Nos últimos dois meses, alerta a organização não governamental, “a crise tornou-se particularmente aguda na província de Gaza Norte, onde uma população sitiada enfrenta a fome, a deslocação e a aniquilação, no meio de bombardeamentos implacáveis e de restrições sufocantes à ajuda humanitária que pode salvar vidas”.

Perante este cenário, é preciso agir urgentemente, apela a Amnistia Internacional. “Os governos têm de deixar de fingir que são impotentes para pôr fim a este genocídio, que foi possibilitado por décadas de impunidade das violações do direito internacional por parte de Israel. Os Estados precisam de ir além das meras expressões de pesar ou consternação e tomar medidas internacionais fortes e sustentadas, por mais desconfortável que uma conclusão de genocídio possa ser para alguns dos aliados de Israel”, afirma Agnés Callamard.

Reconhecendo que os mandados de captura do Tribunal Penal Internacional contra o primeiro-ministro Benjamin Netanyahu e o antigo ministro da Defesa Yoav Gallant por crimes de guerra e crimes contra a humanidade, emitidos no mês passado, “oferecem uma esperança real de justiça há muito esperada para as vítimas”, a responsável assinala que é agora necessário que os Estados demonstrem “o seu respeito pela decisão do tribunal e pelos princípios universais do direito internacional, prendendo e entregando os procurados pelo TPI”.

Agnés Callamard deixa também um apelo ao Gabinete do Procurador do Tribunal Penal Internacional para que “considere urgentemente a possibilidade de acrescentar o genocídio à lista de crimes que está a investigar e para que todos os Estados utilizem todas as vias legais para levar os autores à justiça”. E acrescenta: “Não se deve permitir que ninguém cometa genocídio e permaneça impune.”

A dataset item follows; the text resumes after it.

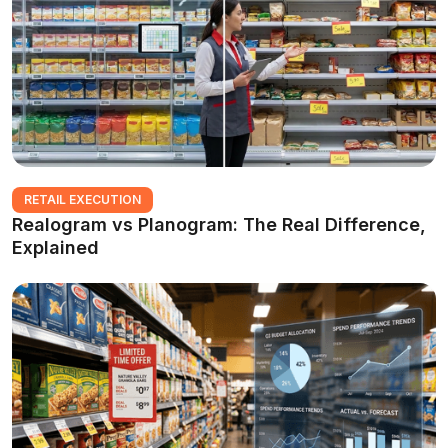
RETAIL EXECUTION
Realogram vs Planogram: The Real Difference,
Explained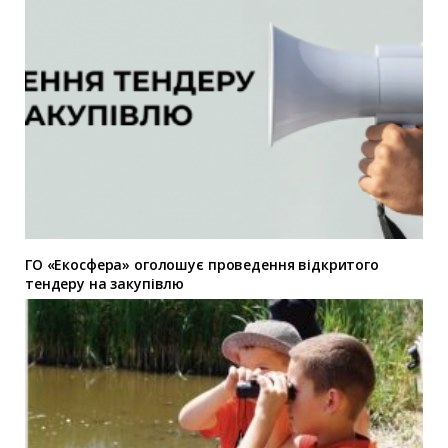
ГО «Екосфера» оголошує проведення відкритого
тендеру на закупівлю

A Amnistia Internacional apela também à libertação incondicional de todos os reféns civis e à responsabilização do Hamas e de outros grupos armados palestinianos responsáveis pelos crimes cometidos a 7 de outubro. A organização pede ainda ao Conselho de Segurança das Nações Unidas que imponha sanções específicas contra os responsáveis israelitas e do Hamas mais implicados em crimes à luz do direito internacional.